The program can be delivered in one of two ways. A traditional, classroom model is available as well as an e-learning course that is delivered online and at the student’s convenience. The traditional, classroom model delivers the content over a 1-2-day period and is taught by experts in neonatal nursing, medicine, and respiratory therapy. It includes the course slides and a learner manual and should be renewed every two years.

HealthStream and S.T.A.B.L.E. have recently partnered to deliver the dynamic S.T.A.B.L.E. program in an online format for the first time ever. The self-paced, online S.T.A.B.L.E. program takes 5.5 to 6 hours to complete and offers e-learners the ability to build their confidence through interactive activities, audio and video presentations, and PDF resources from the S.T.A.B.L.E. manual that can be downloaded or printed.
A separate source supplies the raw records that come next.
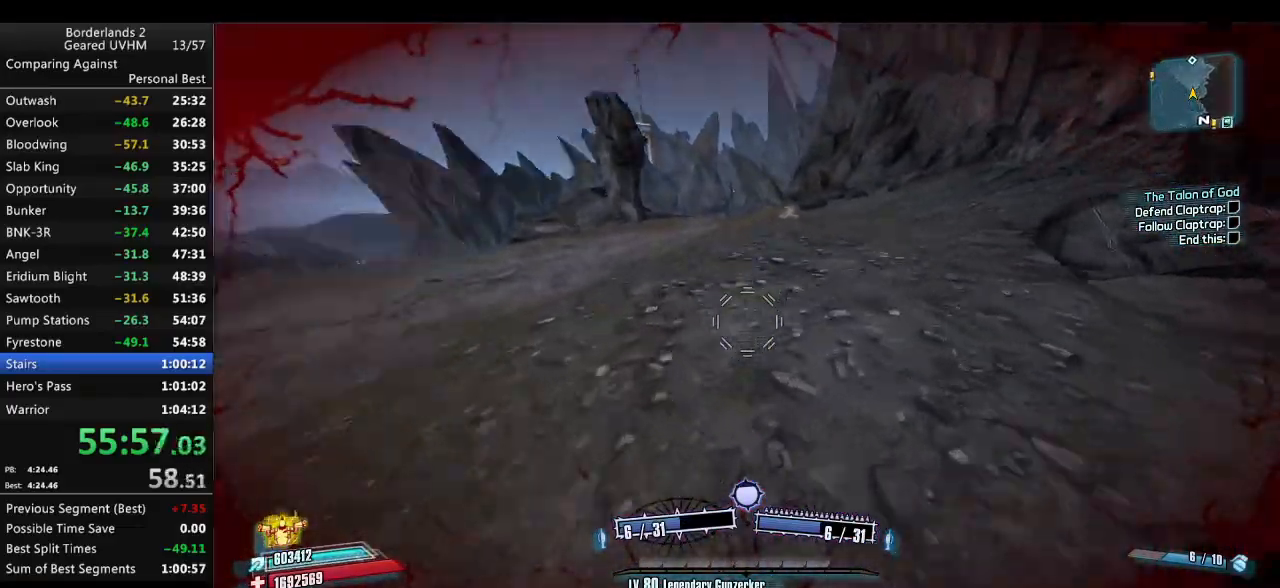
{"keys": ["a", "space", "v", "w"], "mouse": ["left", "right"], "events": [[67, "shift", "up"], [417, "mouse_left", "down"], [417, "mouse_right", "down"], [417, "space", "down"], [483, "v", "down"]]}
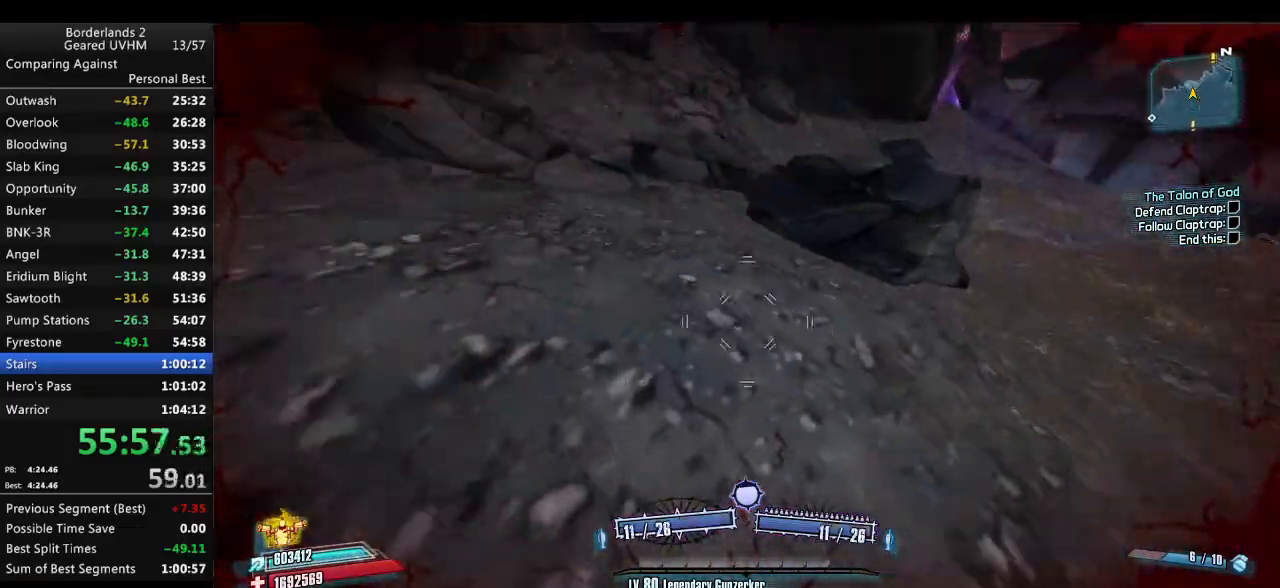
{"keys": ["a", "w"], "mouse": [], "events": [[100, "mouse_left", "up"], [100, "mouse_right", "up"], [233, "space", "up"], [250, "v", "up"]]}
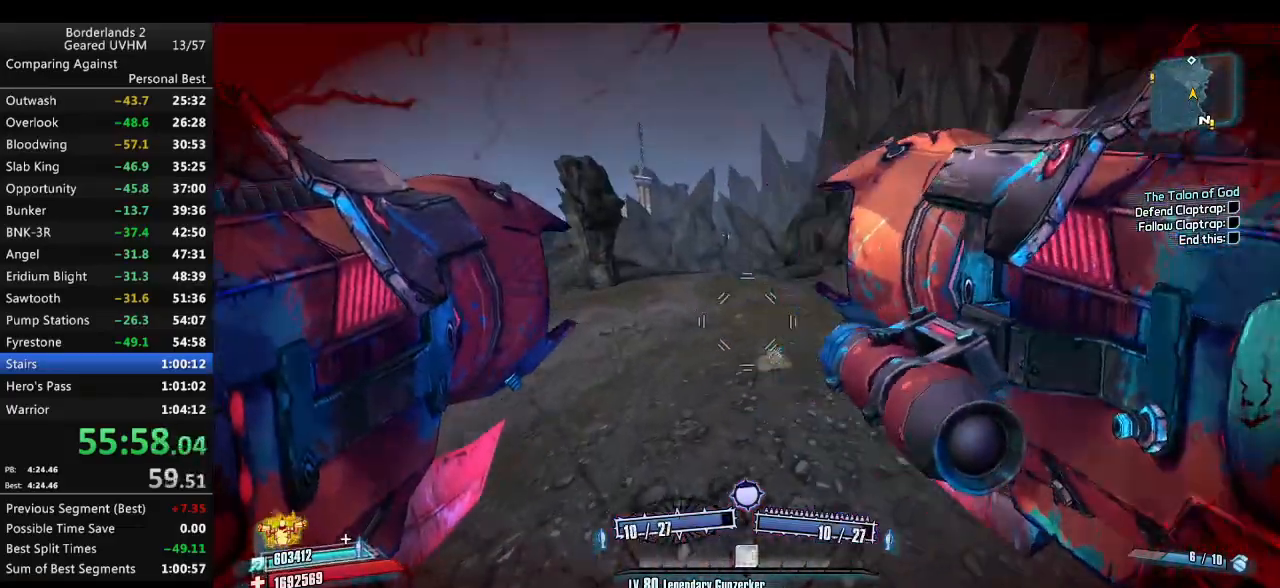
{"keys": ["a", "w"], "mouse": [], "events": []}
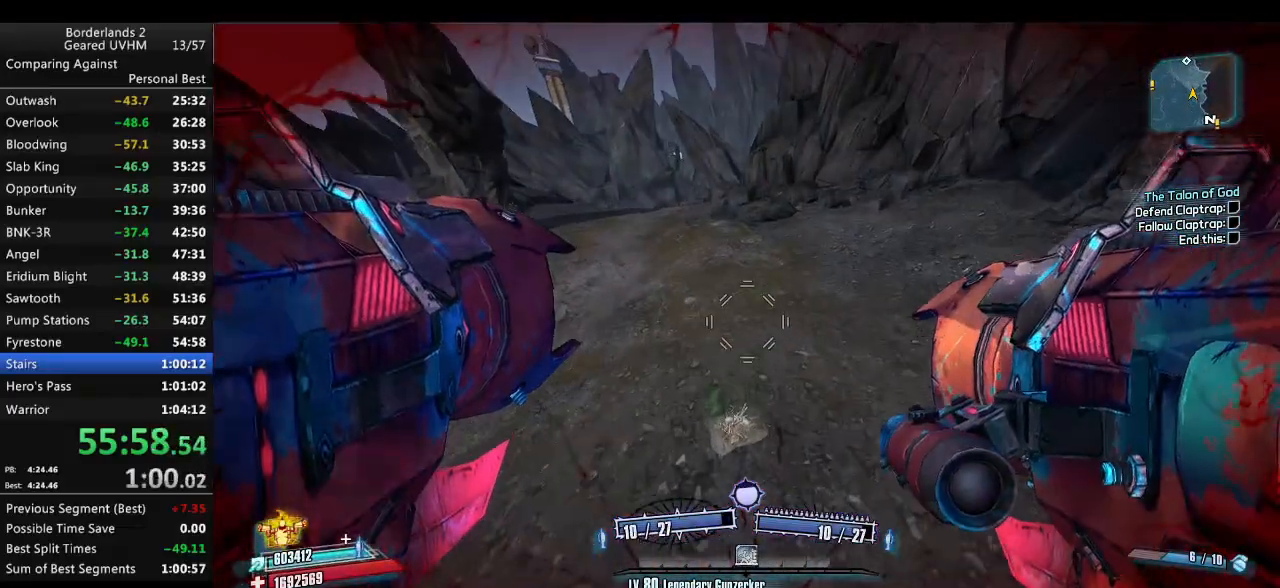
{"keys": ["a", "w"], "mouse": [], "events": [[17, "a", "up"], [67, "a", "down"], [100, "shift", "down"], [283, "shift", "up"]]}
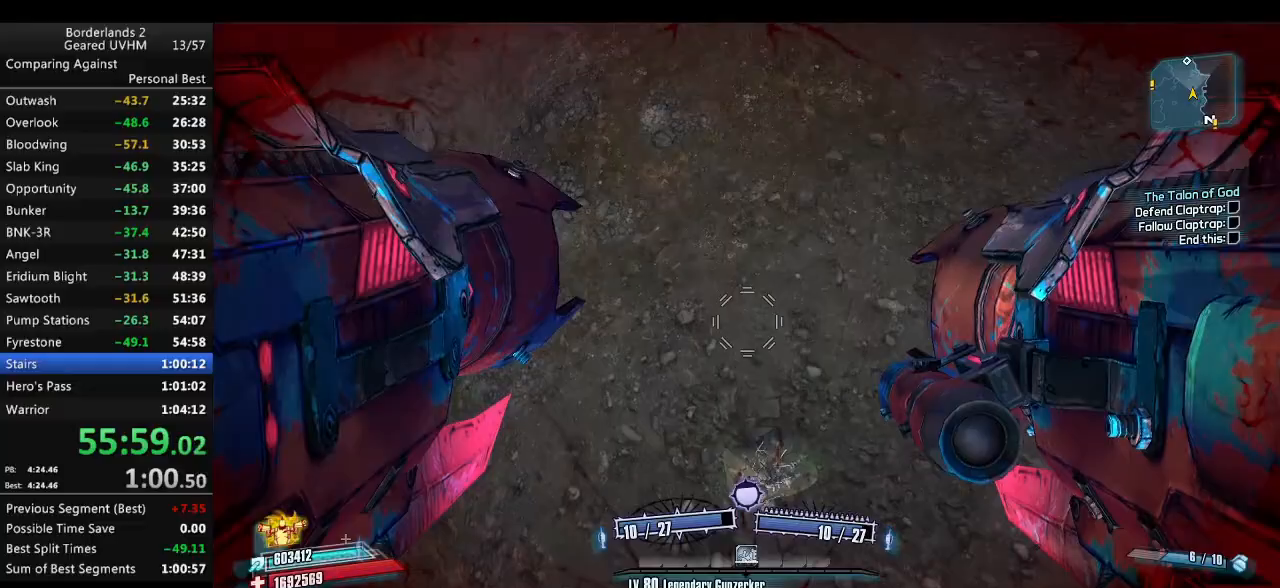
{"keys": ["v", "w"], "mouse": [], "events": [[100, "mouse_left", "down"], [100, "mouse_right", "down"], [133, "r", "down"], [150, "v", "down"], [283, "a", "up"], [367, "mouse_left", "up"], [383, "mouse_right", "up"], [500, "r", "up"]]}
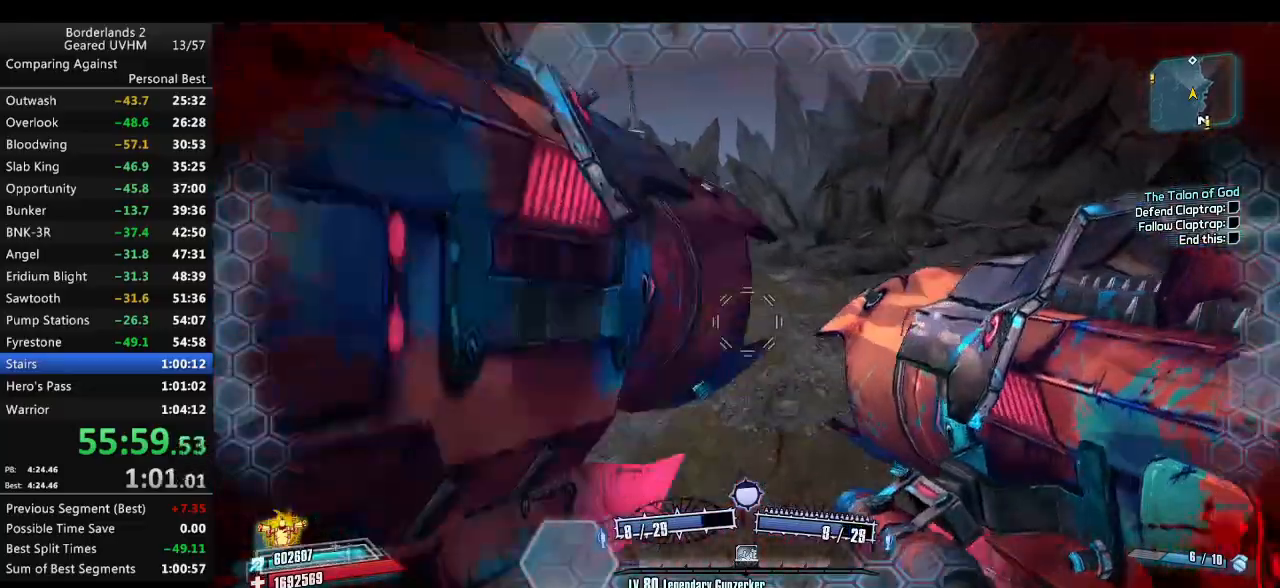
{"keys": ["w"], "mouse": [], "events": [[33, "v", "up"], [150, "d", "down"], [500, "d", "up"]]}
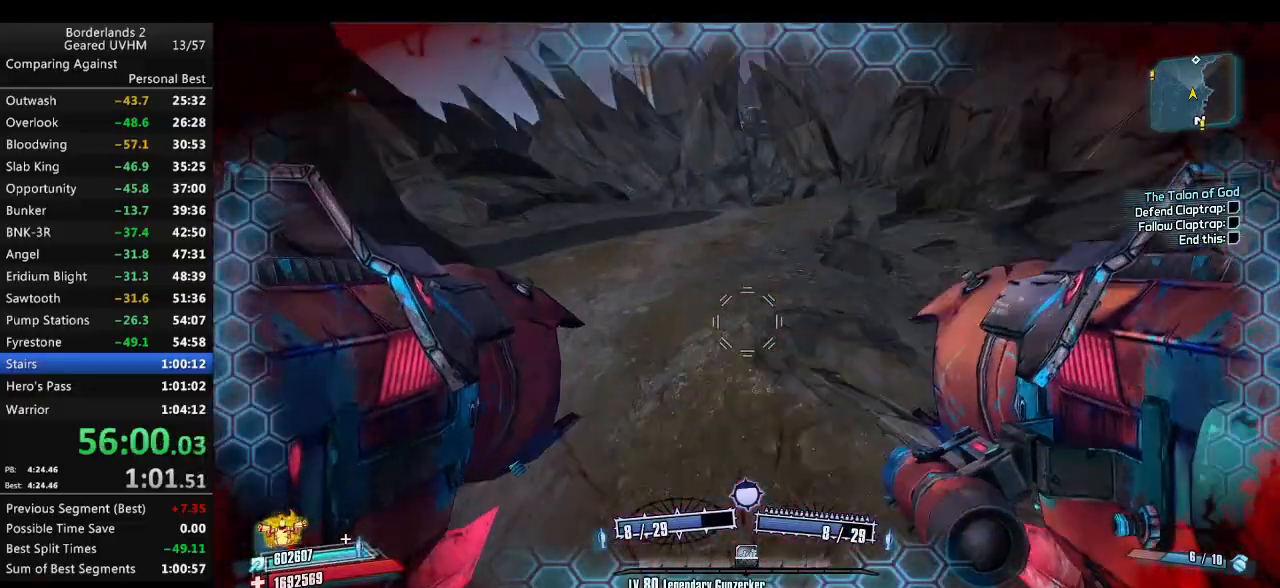
{"keys": ["w"], "mouse": [], "events": [[217, "d", "down"], [283, "mouse_left", "down"], [300, "mouse_right", "down"], [317, "d", "up"], [417, "mouse_left", "up"], [417, "mouse_right", "up"]]}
Everyday hundreds of newly born infants become ill and require specialized care, yet many caregivers lack the knowledge, skills, and confidence in their ability to provide the necessary care. With the goal to improve the quality of care of sick infants and increase the confidence of those who care for them, HealthStream and S.T.A.B.L.E. have partnered to offer the dynamic S.T.A.B.L.E. program in an online format for the first time ever.